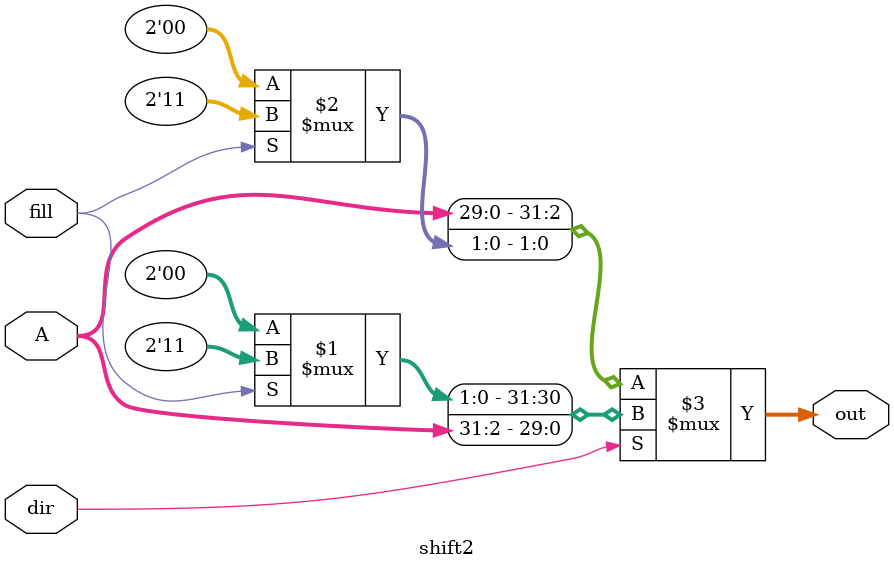
<source format=v>
module shift2(out, A, dir, fill);
    input [31:0] A;
    output [31:0] out;
    input dir, fill;
    
    // if dir is 0, shift left, else shift right
    // if fill is 1, fill with ones, else fill with zeros
    assign out = dir ? {fill ? 2'b11 : 2'b00, A[31:2]} : {A[29:0], fill ? 2'b11 : 2'b00};
endmodule
</source>
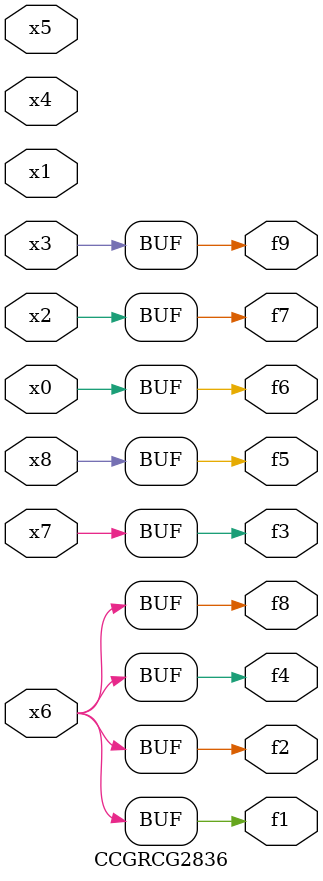
<source format=v>
module CCGRCG2836(
	input x0, x1, x2, x3, x4, x5, x6, x7, x8,
	output f1, f2, f3, f4, f5, f6, f7, f8, f9
);
	assign f1 = x6;
	assign f2 = x6;
	assign f3 = x7;
	assign f4 = x6;
	assign f5 = x8;
	assign f6 = x0;
	assign f7 = x2;
	assign f8 = x6;
	assign f9 = x3;
endmodule

</source>
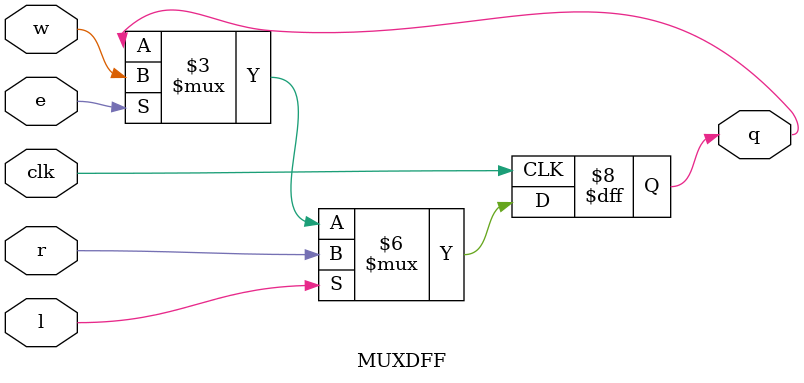
<source format=v>
module top_module (
    input [3:0] SW,
    input [3:0] KEY,
    output [3:0] LEDR
); 
    MUXDFF m1 (
        .w(LEDR[1]),
        .e(KEY[1]),
        .r(SW[0]),
        .clk(KEY[0]),
        .l(KEY[2]),
        .q(LEDR[0])
    );
    MUXDFF m2 (
        .w(LEDR[2]),
        .e(KEY[1]),
        .r(SW[1]),
        .clk(KEY[0]),
        .l(KEY[2]),
        .q(LEDR[1])
    );
    MUXDFF m3 (
        .w(LEDR[3]),
        .e(KEY[1]),
        .r(SW[2]),
        .clk(KEY[0]),
        .l(KEY[2]),
        .q(LEDR[2])
    );
    MUXDFF m4 (
        .w(KEY[3]),
        .e(KEY[1]),
        .r(SW[3]),
        .clk(KEY[0]),
        .l(KEY[2]),
        .q(LEDR[3])
    );

endmodule

module MUXDFF (
	input w,
    input e,
    input r,
    input clk,
    input l,
    output reg q
);
    always @ (posedge clk) begin
        if(l)
            q <= r;
        else if(e)
            q <= w;
        else 
            q <= q;
    end
endmodule

</source>
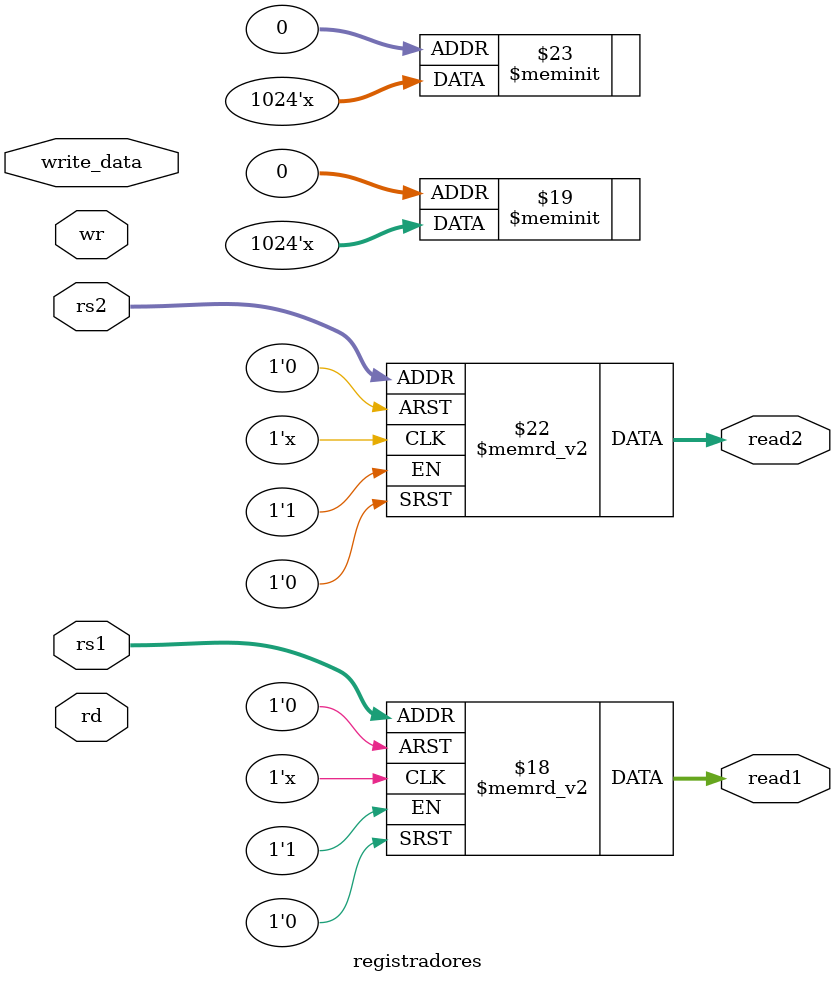
<source format=v>
module registradores(rs1, rs2, rd, write_data, wr, read1, read2);

    input [4:0] rs1;          // Endereço do primeiro registrador a ser lido
    input [4:0] rs2;          // Endereço do segundo registrador a ser lido
    input [4:0] rd;           // Endereço do registrador a receber o dado escrito
    input [31:0] write_data;  // Dado a ser escrito
    input wr;                 // Sinal de controle para escrita
    output reg [31:0] read1;  // Valor lido do primeiro registrador
    output reg [31:0] read2;  // Valor lido do segundo registrador

    reg [31:0] regs [0:31];   // Banco de 32 registradores de 32 bits

    initial begin
        regs[0] = 32'd0;  // Inicializa o registrador 0 como zero
        regs[1] = 32'd10; // Inicializa outros registradores com valores
        regs[2] = 32'd20;
        regs[3] = 32'd30;
    end

    always @(*) begin
        read1 = regs[rs1];       // Leitura do primeiro registrador
        read2 = regs[rs2];       // Leitura do segundo registrador
        if (wr) begin
            regs[rd] = write_data; // Escrita no registrador se wr for ativo
        end
    end

endmodule
</source>
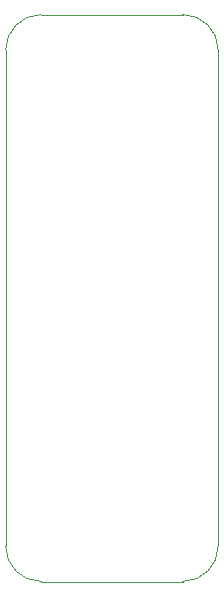
<source format=gbr>
%TF.GenerationSoftware,KiCad,Pcbnew,8.0.8*%
%TF.CreationDate,2025-02-07T05:59:22-05:00*%
%TF.ProjectId,SensorBoardNoMCU,53656e73-6f72-4426-9f61-72644e6f4d43,rev?*%
%TF.SameCoordinates,Original*%
%TF.FileFunction,Profile,NP*%
%FSLAX46Y46*%
G04 Gerber Fmt 4.6, Leading zero omitted, Abs format (unit mm)*
G04 Created by KiCad (PCBNEW 8.0.8) date 2025-02-07 05:59:22*
%MOMM*%
%LPD*%
G01*
G04 APERTURE LIST*
%TA.AperFunction,Profile*%
%ADD10C,0.050000*%
%TD*%
G04 APERTURE END LIST*
D10*
X104000000Y-53000000D02*
X92000000Y-53000000D01*
X89000000Y-56000000D02*
G75*
G02*
X92000000Y-53000000I3000000J0D01*
G01*
X92000000Y-101000000D02*
G75*
G02*
X89000000Y-98000000I0J3000000D01*
G01*
X104000000Y-53000000D02*
G75*
G02*
X107000000Y-56000000I0J-3000000D01*
G01*
X92000000Y-101000000D02*
X104000000Y-101000000D01*
X107000000Y-98000000D02*
G75*
G02*
X104000000Y-101000000I-3000000J0D01*
G01*
X89000000Y-56000000D02*
X89000000Y-98000000D01*
X107000000Y-98000000D02*
X107000000Y-56000000D01*
M02*

</source>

● ● ● ● ● ● ●

Would you retype all the lines shown above, exactly as written and without any picture?

<source format=v>
module shift2(out, A, dir, fill);
    input [31:0] A;
    output [31:0] out;
    input dir, fill;
    
    // if dir is 0, shift left, else shift right
    // if fill is 1, fill with ones, else fill with zeros
    assign out = dir ? {fill ? 2'b11 : 2'b00, A[31:2]} : {A[29:0], fill ? 2'b11 : 2'b00};
endmodule
</source>
<source format=v>
module CCGRCG2836(
	input x0, x1, x2, x3, x4, x5, x6, x7, x8,
	output f1, f2, f3, f4, f5, f6, f7, f8, f9
);
	assign f1 = x6;
	assign f2 = x6;
	assign f3 = x7;
	assign f4 = x6;
	assign f5 = x8;
	assign f6 = x0;
	assign f7 = x2;
	assign f8 = x6;
	assign f9 = x3;
endmodule

</source>
<source format=v>
module top_module (
    input [3:0] SW,
    input [3:0] KEY,
    output [3:0] LEDR
); 
    MUXDFF m1 (
        .w(LEDR[1]),
        .e(KEY[1]),
        .r(SW[0]),
        .clk(KEY[0]),
        .l(KEY[2]),
        .q(LEDR[0])
    );
    MUXDFF m2 (
        .w(LEDR[2]),
        .e(KEY[1]),
        .r(SW[1]),
        .clk(KEY[0]),
        .l(KEY[2]),
        .q(LEDR[1])
    );
    MUXDFF m3 (
        .w(LEDR[3]),
        .e(KEY[1]),
        .r(SW[2]),
        .clk(KEY[0]),
        .l(KEY[2]),
        .q(LEDR[2])
    );
    MUXDFF m4 (
        .w(KEY[3]),
        .e(KEY[1]),
        .r(SW[3]),
        .clk(KEY[0]),
        .l(KEY[2]),
        .q(LEDR[3])
    );

endmodule

module MUXDFF (
	input w,
    input e,
    input r,
    input clk,
    input l,
    output reg q
);
    always @ (posedge clk) begin
        if(l)
            q <= r;
        else if(e)
            q <= w;
        else 
            q <= q;
    end
endmodule

</source>
<source format=v>
module registradores(rs1, rs2, rd, write_data, wr, read1, read2);

    input [4:0] rs1;          // Endereço do primeiro registrador a ser lido
    input [4:0] rs2;          // Endereço do segundo registrador a ser lido
    input [4:0] rd;           // Endereço do registrador a receber o dado escrito
    input [31:0] write_data;  // Dado a ser escrito
    input wr;                 // Sinal de controle para escrita
    output reg [31:0] read1;  // Valor lido do primeiro registrador
    output reg [31:0] read2;  // Valor lido do segundo registrador

    reg [31:0] regs [0:31];   // Banco de 32 registradores de 32 bits

    initial begin
        regs[0] = 32'd0;  // Inicializa o registrador 0 como zero
        regs[1] = 32'd10; // Inicializa outros registradores com valores
        regs[2] = 32'd20;
        regs[3] = 32'd30;
    end

    always @(*) begin
        read1 = regs[rs1];       // Leitura do primeiro registrador
        read2 = regs[rs2];       // Leitura do segundo registrador
        if (wr) begin
            regs[rd] = write_data; // Escrita no registrador se wr for ativo
        end
    end

endmodule
</source>
<source format=gbr>
%TF.GenerationSoftware,KiCad,Pcbnew,8.0.8*%
%TF.CreationDate,2025-02-07T05:59:22-05:00*%
%TF.ProjectId,SensorBoardNoMCU,53656e73-6f72-4426-9f61-72644e6f4d43,rev?*%
%TF.SameCoordinates,Original*%
%TF.FileFunction,Profile,NP*%
%FSLAX46Y46*%
G04 Gerber Fmt 4.6, Leading zero omitted, Abs format (unit mm)*
G04 Created by KiCad (PCBNEW 8.0.8) date 2025-02-07 05:59:22*
%MOMM*%
%LPD*%
G01*
G04 APERTURE LIST*
%TA.AperFunction,Profile*%
%ADD10C,0.050000*%
%TD*%
G04 APERTURE END LIST*
D10*
X104000000Y-53000000D02*
X92000000Y-53000000D01*
X89000000Y-56000000D02*
G75*
G02*
X92000000Y-53000000I3000000J0D01*
G01*
X92000000Y-101000000D02*
G75*
G02*
X89000000Y-98000000I0J3000000D01*
G01*
X104000000Y-53000000D02*
G75*
G02*
X107000000Y-56000000I0J-3000000D01*
G01*
X92000000Y-101000000D02*
X104000000Y-101000000D01*
X107000000Y-98000000D02*
G75*
G02*
X104000000Y-101000000I-3000000J0D01*
G01*
X89000000Y-56000000D02*
X89000000Y-98000000D01*
X107000000Y-98000000D02*
X107000000Y-56000000D01*
M02*

</source>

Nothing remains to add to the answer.